XMLDocument.from_string parses an XML document from a string.

type DTDListItem #

type DTDListItem = DTDElement | DTDEntity

type XMLNodeContents #

type XMLNodeContents = XMLCData | XMLComment | XMLNode | string

struct DTDElement #

struct DTDElement {
pub:
	name       string   @[required]
	definition []string @[required]
}

struct DTDEntity #

struct DTDEntity {
pub:
	name  string @[required]
	value string @[required]
}

struct DocumentType #

struct DocumentType {
pub:
	name string  @[required]
	dtd  DTDInfo
}

struct DocumentTypeDefinition #

struct DocumentTypeDefinition {
pub:
	name string
	list []DTDListItem
}

struct EscapeConfig #

@[params]
struct EscapeConfig {
pub:
	reverse_entities map[string]string = xml.default_entities_reverse
}

struct UnescapeConfig #

@[params]
struct UnescapeConfig {
pub:
	entities map[string]string = xml.default_entities
}

struct XMLCData #

struct XMLCData {
pub:
	text string @[required]
}

struct XMLComment #

struct XMLComment {
pub:
	text string @[required]
}

struct XMLDocument #

struct XMLDocument {
	Prolog
pub:
	root XMLNode @[required]
}

XMLDocument is the struct that represents a single XML document. It contains the prolog and the single root node. The prolog struct is embedded into the XMLDocument struct, so that the prolog fields are accessible directly from the this struct. Public prolog fields include version, enccoding, comments preceding the root node, and the document type definition.

fn (XMLDocument) get_element_by_id #

fn (doc XMLDocument) get_element_by_id(id string) ?XMLNode

get_element_by_id returns the first element with the given id, or none if no such element exists.

fn (XMLDocument) get_elements_by_attribute #

fn (doc XMLDocument) get_elements_by_attribute(attribute string, value string) []XMLNode

get_elements_by_attribute returns all elements with the given attribute-value pair. If there are no such elements, an empty array is returned.

fn (XMLDocument) get_elements_by_tag #

fn (doc XMLDocument) get_elements_by_tag(tag string) []XMLNode

get_elements_by_tag returns all elements with the given tag name. If there are no such elements, an empty array is returned.

fn (XMLDocument) pretty_str #

fn (doc XMLDocument) pretty_str(indent string) string

pretty_str returns a pretty-printed version of the XML document. It requires the string used to indent each level of the document.

fn (XMLDocument) str #

fn (doc XMLDocument) str() string

str returns a string representation of the XML document. It uses a 2-space indentation to pretty-print the document.

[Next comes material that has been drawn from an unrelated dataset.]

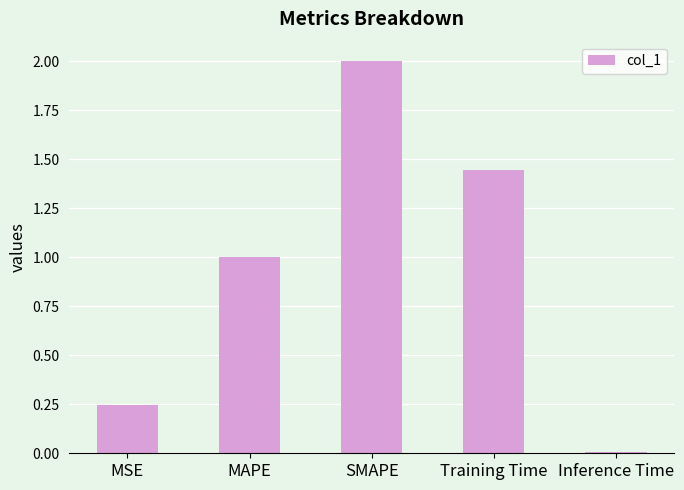

At which category does the chart reach its minimum across all series?

Inference Time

fn (XMLDocument) validate #

fn (doc XMLDocument) validate() !XMLDocument

validate checks the document is well-formed and valid. It returns a new document with the parsed entities expanded when validation is successful. Otherwise it returns an error.

struct XMLNode #

struct XMLNode {
pub:
	name       string            @[required]
	attributes map[string]string
	children   []XMLNodeContents
}

XMLNode represents a single XML node. It contains the node name, a map of attributes, and a list of children. The children can be other XML nodes, CDATA, plain text, or comments.

fn (XMLNode) get_element_by_id #

fn (node XMLNode) get_element_by_id(id string) ?XMLNode

get_element_by_id returns the first element with the given id, or none if no such element exists in the subtree rooted at this node.

fn (XMLNode) get_elements_by_attribute #

fn (node XMLNode) get_elements_by_attribute(attribute string, value string) []XMLNode

get_elements_by_attribute returns all elements with the given attribute-value pair in the subtree rooted at this node. If there are no such elements, an empty array is returned.

fn (XMLNode) get_elements_by_tag #

fn (node XMLNode) get_elements_by_tag(tag string) []XMLNode

get_elements_by_tag returns all elements with the given tag name in the subtree rooted at this node. If there are no such elements, an empty array is returned.

fn (XMLNode) pretty_str #

fn (node XMLNode) pretty_str(original_indent string, depth int, reverse_entities map[string]string) string

pretty_str returns a pretty-printed version of the XML node. It requires the current indentation the node is at, the depth of the node in the tree, and a map of reverse entities to use when escaping text.